I am notorious for over-planning – when I decide I am going to do something I map out a plan to get there. While this can be an amazing characteristic/trait sometimes I go too far because one bump in the road throws me so off balance the map goes up in flames.
Last week it was a normal day and I went into the doctors to check in regarding an auto immune disease I have. It was perfect I had a mid day appointment so I would have plenty of time to go to the gym for a second session.
That second session never happened, and won’t be happening for a few weeks.
Someday I will write about this insane auto immune disease of mine, but for now I’ll keep it basic. It affects layers underneath the skin forming what they call “tunnels”. During my visit they found that a tunnel had developed larger than I thought – it turned out to be one of the largest my doctor has ever seen – and it needed to be removed right then.
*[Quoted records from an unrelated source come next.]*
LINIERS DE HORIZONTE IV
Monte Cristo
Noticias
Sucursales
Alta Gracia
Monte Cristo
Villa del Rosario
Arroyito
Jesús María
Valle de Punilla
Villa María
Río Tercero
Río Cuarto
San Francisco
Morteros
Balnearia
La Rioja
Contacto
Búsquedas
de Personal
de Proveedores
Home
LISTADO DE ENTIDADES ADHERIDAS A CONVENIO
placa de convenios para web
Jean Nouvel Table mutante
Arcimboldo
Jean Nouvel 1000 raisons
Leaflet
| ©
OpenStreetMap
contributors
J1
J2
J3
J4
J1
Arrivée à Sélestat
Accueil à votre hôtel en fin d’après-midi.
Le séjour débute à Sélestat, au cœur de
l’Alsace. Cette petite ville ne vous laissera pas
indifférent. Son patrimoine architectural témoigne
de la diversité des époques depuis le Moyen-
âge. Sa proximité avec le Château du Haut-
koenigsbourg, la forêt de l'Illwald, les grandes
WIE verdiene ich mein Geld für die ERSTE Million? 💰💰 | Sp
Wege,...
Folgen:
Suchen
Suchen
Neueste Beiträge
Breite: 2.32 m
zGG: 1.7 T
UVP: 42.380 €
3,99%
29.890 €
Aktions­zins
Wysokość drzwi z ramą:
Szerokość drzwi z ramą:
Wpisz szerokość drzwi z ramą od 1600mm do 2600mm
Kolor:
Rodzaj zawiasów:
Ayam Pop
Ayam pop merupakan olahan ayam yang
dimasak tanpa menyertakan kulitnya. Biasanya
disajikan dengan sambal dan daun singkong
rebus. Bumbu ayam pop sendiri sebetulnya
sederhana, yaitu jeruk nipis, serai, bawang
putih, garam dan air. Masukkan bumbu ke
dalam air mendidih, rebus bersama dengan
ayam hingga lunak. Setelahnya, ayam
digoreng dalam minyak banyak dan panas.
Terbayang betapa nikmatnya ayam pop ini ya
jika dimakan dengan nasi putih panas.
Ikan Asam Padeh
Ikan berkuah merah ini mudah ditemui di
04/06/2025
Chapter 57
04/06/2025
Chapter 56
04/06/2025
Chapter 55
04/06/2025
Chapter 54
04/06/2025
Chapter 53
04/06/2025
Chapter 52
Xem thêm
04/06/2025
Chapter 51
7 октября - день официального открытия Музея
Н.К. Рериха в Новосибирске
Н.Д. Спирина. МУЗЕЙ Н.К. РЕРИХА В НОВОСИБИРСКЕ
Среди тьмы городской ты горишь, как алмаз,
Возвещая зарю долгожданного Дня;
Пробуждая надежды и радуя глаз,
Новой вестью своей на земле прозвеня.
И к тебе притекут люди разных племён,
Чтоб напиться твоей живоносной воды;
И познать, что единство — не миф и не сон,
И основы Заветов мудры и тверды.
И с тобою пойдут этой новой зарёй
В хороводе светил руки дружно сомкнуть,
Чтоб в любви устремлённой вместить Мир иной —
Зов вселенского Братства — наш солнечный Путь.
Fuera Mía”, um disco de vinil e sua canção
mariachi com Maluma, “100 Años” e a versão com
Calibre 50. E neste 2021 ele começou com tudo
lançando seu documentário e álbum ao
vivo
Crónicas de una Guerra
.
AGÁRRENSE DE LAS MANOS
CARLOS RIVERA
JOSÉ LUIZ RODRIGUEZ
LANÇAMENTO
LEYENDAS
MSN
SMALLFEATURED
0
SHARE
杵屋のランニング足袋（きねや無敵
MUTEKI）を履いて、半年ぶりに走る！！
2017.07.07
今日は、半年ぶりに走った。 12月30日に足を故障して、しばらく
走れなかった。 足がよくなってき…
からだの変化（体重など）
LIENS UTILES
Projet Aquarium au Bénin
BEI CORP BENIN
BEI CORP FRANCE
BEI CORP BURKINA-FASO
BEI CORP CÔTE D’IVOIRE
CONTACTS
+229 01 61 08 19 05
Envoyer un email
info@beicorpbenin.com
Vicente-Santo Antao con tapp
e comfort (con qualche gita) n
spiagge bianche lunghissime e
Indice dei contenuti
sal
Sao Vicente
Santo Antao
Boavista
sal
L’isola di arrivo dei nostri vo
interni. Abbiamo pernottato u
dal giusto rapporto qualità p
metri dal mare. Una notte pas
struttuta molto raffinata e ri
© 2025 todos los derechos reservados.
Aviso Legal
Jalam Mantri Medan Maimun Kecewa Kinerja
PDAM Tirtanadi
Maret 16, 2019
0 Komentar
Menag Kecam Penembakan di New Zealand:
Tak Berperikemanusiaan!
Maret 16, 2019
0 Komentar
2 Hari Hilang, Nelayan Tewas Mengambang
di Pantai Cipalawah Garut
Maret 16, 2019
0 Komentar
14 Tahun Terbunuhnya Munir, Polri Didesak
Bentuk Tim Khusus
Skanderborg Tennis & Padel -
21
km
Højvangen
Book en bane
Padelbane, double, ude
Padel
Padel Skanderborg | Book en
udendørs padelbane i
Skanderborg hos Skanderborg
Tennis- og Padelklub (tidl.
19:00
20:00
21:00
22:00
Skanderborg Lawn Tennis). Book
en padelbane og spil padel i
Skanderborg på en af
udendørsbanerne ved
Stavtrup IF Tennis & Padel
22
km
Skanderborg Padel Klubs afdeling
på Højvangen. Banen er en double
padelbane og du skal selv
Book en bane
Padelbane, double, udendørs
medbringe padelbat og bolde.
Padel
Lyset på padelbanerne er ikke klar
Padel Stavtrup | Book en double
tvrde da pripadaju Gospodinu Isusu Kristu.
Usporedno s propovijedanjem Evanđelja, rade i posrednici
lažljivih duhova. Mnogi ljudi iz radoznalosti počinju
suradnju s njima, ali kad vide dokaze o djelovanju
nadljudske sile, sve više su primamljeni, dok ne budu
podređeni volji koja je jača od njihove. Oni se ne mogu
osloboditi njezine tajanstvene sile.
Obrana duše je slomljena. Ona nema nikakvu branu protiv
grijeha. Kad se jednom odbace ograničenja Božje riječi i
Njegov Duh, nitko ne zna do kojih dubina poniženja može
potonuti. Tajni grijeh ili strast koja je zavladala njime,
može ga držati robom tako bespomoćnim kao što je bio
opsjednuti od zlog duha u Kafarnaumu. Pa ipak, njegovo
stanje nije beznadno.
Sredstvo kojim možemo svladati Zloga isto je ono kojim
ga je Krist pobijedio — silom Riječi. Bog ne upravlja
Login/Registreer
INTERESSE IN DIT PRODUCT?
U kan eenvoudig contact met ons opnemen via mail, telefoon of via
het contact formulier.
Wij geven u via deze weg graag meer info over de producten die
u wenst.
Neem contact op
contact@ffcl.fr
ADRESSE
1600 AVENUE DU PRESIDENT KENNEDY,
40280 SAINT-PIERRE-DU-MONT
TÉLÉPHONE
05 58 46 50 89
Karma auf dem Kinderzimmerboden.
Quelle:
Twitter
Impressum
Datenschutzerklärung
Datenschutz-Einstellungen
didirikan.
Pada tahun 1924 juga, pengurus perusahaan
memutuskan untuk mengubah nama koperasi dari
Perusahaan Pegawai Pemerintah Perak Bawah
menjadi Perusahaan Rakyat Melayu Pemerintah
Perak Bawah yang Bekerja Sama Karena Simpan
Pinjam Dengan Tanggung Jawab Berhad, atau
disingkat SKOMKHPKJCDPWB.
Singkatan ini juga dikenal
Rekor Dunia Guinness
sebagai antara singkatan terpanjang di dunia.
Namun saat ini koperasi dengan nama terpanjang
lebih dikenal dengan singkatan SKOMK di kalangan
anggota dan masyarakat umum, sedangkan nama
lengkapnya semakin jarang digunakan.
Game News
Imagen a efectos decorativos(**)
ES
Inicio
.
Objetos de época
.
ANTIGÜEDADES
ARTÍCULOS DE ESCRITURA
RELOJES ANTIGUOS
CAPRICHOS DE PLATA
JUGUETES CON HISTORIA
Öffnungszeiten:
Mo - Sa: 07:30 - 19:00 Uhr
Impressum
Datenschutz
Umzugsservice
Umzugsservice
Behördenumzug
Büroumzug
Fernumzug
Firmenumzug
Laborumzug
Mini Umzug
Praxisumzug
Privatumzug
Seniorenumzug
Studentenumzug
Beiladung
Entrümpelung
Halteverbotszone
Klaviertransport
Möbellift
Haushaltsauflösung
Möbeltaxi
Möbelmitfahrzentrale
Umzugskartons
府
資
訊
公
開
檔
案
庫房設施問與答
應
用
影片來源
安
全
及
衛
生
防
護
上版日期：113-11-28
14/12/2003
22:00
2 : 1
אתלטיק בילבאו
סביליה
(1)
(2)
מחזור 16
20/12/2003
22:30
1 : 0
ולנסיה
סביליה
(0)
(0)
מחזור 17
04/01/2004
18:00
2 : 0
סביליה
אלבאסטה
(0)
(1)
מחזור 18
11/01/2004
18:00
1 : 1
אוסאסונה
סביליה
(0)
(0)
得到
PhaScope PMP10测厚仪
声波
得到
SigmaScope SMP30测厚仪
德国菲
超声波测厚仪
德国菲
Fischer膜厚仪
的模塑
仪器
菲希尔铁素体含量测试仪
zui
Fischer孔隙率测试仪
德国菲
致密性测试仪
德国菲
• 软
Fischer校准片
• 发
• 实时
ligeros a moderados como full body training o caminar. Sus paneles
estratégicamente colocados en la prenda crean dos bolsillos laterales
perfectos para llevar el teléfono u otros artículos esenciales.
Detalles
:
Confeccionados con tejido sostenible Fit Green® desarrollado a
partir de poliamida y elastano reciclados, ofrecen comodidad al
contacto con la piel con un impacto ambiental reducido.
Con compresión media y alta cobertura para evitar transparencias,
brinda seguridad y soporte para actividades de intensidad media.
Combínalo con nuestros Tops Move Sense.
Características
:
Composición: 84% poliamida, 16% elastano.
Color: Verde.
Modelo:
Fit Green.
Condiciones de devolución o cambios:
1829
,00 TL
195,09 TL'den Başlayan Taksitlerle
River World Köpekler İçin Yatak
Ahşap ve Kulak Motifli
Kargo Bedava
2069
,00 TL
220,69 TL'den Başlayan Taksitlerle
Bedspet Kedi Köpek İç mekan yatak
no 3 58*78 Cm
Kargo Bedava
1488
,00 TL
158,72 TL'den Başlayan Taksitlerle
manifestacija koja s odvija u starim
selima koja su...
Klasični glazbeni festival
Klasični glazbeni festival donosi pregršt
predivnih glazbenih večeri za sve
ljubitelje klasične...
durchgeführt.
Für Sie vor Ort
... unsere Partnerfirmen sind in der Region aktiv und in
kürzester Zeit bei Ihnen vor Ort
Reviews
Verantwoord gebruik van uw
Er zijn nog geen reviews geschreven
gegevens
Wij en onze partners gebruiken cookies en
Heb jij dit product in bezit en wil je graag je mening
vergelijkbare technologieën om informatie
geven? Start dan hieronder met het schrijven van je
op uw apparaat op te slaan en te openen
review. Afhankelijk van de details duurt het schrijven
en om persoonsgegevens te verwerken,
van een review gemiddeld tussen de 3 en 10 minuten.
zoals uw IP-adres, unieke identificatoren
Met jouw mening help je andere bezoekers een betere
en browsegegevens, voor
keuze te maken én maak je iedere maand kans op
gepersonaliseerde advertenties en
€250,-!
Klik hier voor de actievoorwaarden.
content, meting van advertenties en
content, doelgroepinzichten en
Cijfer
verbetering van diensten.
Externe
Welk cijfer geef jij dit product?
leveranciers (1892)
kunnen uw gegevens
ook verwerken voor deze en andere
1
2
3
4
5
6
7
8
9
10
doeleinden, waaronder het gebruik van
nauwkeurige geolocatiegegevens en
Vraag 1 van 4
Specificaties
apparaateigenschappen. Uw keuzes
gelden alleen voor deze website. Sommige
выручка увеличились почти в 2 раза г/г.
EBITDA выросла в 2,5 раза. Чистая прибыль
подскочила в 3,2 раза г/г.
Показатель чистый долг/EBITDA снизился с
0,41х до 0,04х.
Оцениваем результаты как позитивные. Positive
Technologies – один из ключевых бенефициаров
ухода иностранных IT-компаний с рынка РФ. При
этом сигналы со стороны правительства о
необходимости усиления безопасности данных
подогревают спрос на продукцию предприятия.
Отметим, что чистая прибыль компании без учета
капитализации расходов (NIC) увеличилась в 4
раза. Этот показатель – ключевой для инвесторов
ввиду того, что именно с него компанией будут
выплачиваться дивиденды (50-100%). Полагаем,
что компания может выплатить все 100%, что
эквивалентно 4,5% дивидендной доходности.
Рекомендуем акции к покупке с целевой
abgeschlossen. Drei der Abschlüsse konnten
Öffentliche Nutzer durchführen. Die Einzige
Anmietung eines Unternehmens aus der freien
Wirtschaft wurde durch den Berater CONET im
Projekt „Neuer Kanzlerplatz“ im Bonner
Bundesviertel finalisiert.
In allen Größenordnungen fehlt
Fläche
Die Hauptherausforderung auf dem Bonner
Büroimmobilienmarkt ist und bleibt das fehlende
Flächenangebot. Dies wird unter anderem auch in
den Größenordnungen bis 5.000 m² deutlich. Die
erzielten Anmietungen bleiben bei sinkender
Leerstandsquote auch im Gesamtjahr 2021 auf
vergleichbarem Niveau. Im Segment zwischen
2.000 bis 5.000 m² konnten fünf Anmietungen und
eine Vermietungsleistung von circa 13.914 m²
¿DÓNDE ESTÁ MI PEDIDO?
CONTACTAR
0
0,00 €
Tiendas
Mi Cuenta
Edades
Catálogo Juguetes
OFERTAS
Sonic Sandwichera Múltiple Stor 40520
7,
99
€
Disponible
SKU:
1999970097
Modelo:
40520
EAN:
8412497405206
That two hour doctors visit was such a whirlwind and everything happened so fast. As they left the room to let me recover and rest before leaving everything started sinking in.
Shock, anxiety, anger fear – This is literally a softball sized open wound. I have to drive myself home. How do I explain this to my boss? At least a week out of the office – why they hell can’t I work from home. Wait, what did she say I do with the, gauze. WAIT! THE GYM!? No working out!? Wait COME BACK HERE what!? How long? What do I do? At this point tears were falling down my face and I literally didn’t know how to control my emotions about the situation.
As I talked about in last month’s recap this is around the time in my weight loss adventures where I become too comfortable and become more relaxed with my eating and working out – I wasn’t going to let that happen this time .. and now this.
Four days have gone by and the feelings of helplessness, fear, and frustration continue to surface, but I need to remember that this is temporary – this situation is not going to last forever. No, it isn’t going to be easy, but I need to focus on what I can to keep myself on track to my goals.

The overwhelming world of nutrition has been frustrating me along my journey lately – so I am taking an iTunesU class son nutrition. The time is going to go by as I lay here on the couch whether I am productive or not, so I might as well do something that is going to add some value to my life. I have to embrace these moments, they are my life and I will not get them back.
I am doing my best to control my attitude and make it a positive one. If there is one thing I have learned from this disease over the years, it is that I have an extremely solid foundation of inner strength. In this time I am reminded that just as I work-out to exercise my physical strength, my inner strength needs to be flexed once in a while.